Top of Records

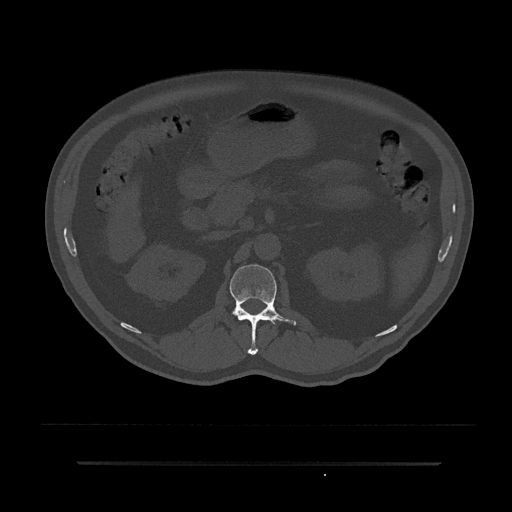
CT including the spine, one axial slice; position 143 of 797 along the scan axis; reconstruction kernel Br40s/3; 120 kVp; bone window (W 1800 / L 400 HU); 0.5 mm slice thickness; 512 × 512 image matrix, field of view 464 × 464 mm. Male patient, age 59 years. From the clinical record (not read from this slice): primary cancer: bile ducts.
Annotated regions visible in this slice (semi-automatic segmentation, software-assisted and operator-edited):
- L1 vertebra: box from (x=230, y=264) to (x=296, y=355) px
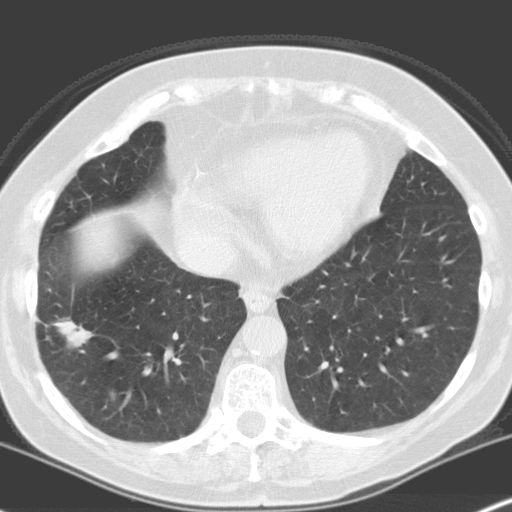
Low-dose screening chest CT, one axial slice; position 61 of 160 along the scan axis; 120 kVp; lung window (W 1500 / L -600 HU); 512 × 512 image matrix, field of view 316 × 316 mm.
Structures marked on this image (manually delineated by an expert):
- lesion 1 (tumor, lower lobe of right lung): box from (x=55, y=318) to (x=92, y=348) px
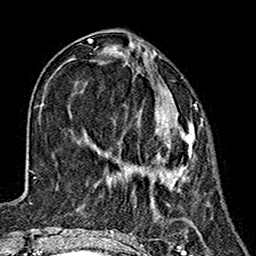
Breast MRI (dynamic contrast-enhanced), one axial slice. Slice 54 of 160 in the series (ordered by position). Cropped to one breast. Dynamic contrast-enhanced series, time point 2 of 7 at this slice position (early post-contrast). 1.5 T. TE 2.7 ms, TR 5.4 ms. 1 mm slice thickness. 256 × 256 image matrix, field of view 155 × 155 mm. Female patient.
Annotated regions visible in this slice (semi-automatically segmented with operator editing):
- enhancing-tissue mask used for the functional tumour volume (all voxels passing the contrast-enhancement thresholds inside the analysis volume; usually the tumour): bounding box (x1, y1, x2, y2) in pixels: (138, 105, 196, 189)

Bottom of Records

Task to complete: Pictures aside, return exactly the lines from the data above, starting at the line that has "- L1 vertebra: box" and ending at the line that has "Annotated regions visible in this slice (semi-automatically", both included.

Response box:
- L1 vertebra: box from (x=230, y=264) to (x=296, y=355) px
Low-dose screening chest CT, one axial slice; position 61 of 160 along the scan axis; 120 kVp; lung window (W 1500 / L -600 HU); 512 × 512 image matrix, field of view 316 × 316 mm.
Structures marked on this image (manually delineated by an expert):
- lesion 1 (tumor, lower lobe of right lung): box from (x=55, y=318) to (x=92, y=348) px
Breast MRI (dynamic contrast-enhanced), one axial slice. Slice 54 of 160 in the series (ordered by position). Cropped to one breast. Dynamic contrast-enhanced series, time point 2 of 7 at this slice position (early post-contrast). 1.5 T. TE 2.7 ms, TR 5.4 ms. 1 mm slice thickness. 256 × 256 image matrix, field of view 155 × 155 mm. Female patient.
Annotated regions visible in this slice (semi-automatically segmented with operator editing):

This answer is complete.